Is nasal oxytocin safe for long-term use in research protocols?▼

Long-term safety data for chronic nasal oxytocin use is limited — most published studies involve single-dose or short-term protocols lasting days to weeks. Chronic use may lead to receptor desensitization, reducing therapeutic efficacy over time. There are no documented cases of dependence or withdrawal, but the peptide’s effects on endogenous oxytocin production with prolonged exogenous administration remain incompletely characterized. Research protocols should include washout periods and avoid continuous daily dosing beyond 4–6 weeks without reassessment.

Why doesn’t oral oxytocin work if nasal administration does?▼

Oxytocin is a peptide composed of nine amino acids linked by a disulfide bond — it is completely degraded by proteolytic enzymes (pepsin, trypsin, chymotrypsin) in the gastrointestinal tract within minutes of ingestion. The molecule never reaches systemic circulation intact when taken orally. Nasal administration bypasses the digestive system entirely, delivering the peptide via extracellular nerve pathways directly to cerebrospinal fluid. Oral oxytocin supplements are biologically inert.

Can nasal oxytocin cause side effects even at research doses?▼

At standard research doses (18–40 IU), nasal oxytocin produces minimal systemic side effects because CNS delivery occurs before significant peripheral circulation. Rare reported effects include mild headache, nasal irritation, and transient facial flushing. Doses exceeding 40 IU increase the risk of peripheral oxytocin effects — uterine cramping in females and mild hypotension — though these remain uncommon. Individuals with cardiovascular conditions or those who are pregnant should avoid oxytocin administration entirely due to smooth muscle effects.

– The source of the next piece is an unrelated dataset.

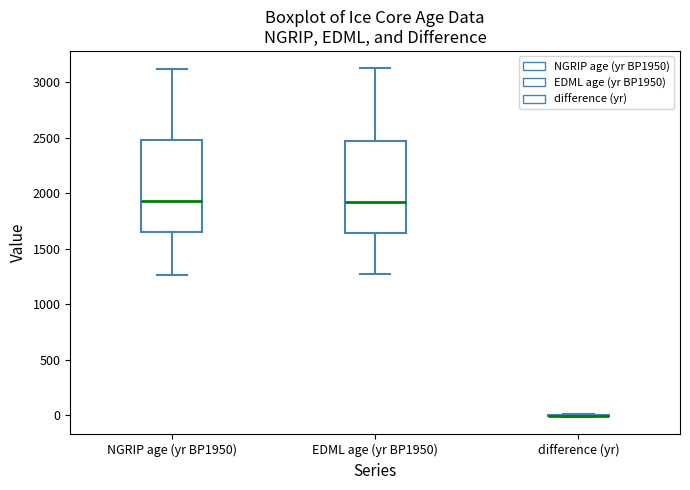

Where is the lower edge of the box for EDML age (yr BP1950) on the y-axis? The values are not printed on the chart, so give them approximately, as read against the axis.

1650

How should I store reconstituted oxytocin nasal spray?▼

Store reconstituted oxytocin at 2–8°C (refrigerated) in an opaque container to protect from light degradation. Properly stored, bacteriostatic saline-reconstituted oxytocin retains 95% potency for 28 days. After 28 days, discard the solution regardless of appearance — peptide degradation accelerates beyond this point even under ideal conditions. Never freeze reconstituted peptide solutions; freeze-thaw cycles break disulfide bonds and destroy biological activity irreversibly.

Does nasal oxytocin work for everyone, or are there non-responders?▼

Genetic polymorphisms in the oxytocin receptor gene (OXTR) influence receptor density and binding affinity, creating variability in individual response to exogenous oxytocin. Some individuals may show minimal behavioral response due to low CNS receptor expression or downstream signaling differences. Additionally, baseline endogenous oxytocin levels and prior social experiences modulate sensitivity to exogenous administration. Not all individuals respond uniformly — this is a known limitation in oxytocin research and underscores the importance of controlled study designs with objective outcome measures.